Much more could be said to the negative. For instance, how arbitrary and juvenile for a church leader to hang a book on an acronym he pulled out of his hat instead of on a Scripture text! But just one more point. (3) The pride. In his Acknowledgements we read, “They prodded, applauded, extolled, and cajoled…Jim Barker—the God-seeking golf professional…Susan Perry—Look up the word servant in the dictionary and see your picture,” &c., &c. If Lucado were a teenage girl, I’d leave him alone. But that so many people are necessary to a church leader completing something this shallow and insubstantial should be too embarrassing to admit. And such inflated flattery toward his helpers is a fat hint that the author believes his work is worth more than it is. Compare the proud tone of these acknowledgments to what J. C. Ryle confesses at the close of his Preface in his Expository Thoughts on the Gospel of John, Volume 3: Borrowing from Dean Alford, he says, “I have now only to commend to my gracious God and Father this feeble attempt to explain a most glorious portion of His revealed Scripture. I do it with humble thankfulness, but with a sense of utter weakness before the power of His word, and of inability to sound the depth even of its simplest sentence. May he spare the hand which has been put forward to touch the ark!” There is a contrast here, and not only of styles. I’m sorry to rain on so many people’s parade. Max Lucado may have helped you. And he may be thanked. But a Christian so highly esteemed should exhibit more sanctity than this—much more. God is not exalted by Lucado’s grimy rhetoric; and I fear that by his substandard explanation of Scripture many sinners may be falsely assured of salvation.  

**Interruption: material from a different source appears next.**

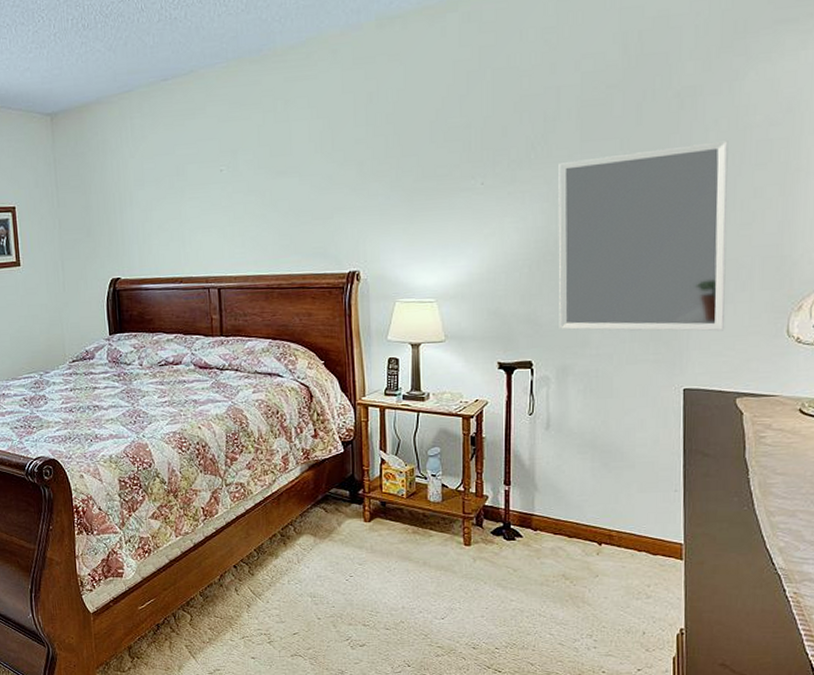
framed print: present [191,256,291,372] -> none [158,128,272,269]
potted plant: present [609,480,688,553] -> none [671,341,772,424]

Content: C (Should be revolting to anyone familiar with truly devotional literature.)
     Style: C (Holy truth cast in the form of poor, foul poetry.)
    Tone: C (Thoroughly conceited, albeit, maybe somewhat ignorantly.)

Grading Table: A: a keeper: reread it; promote it; share it.
                        B:  an average book: let it go.
                        C:  read only if you have to.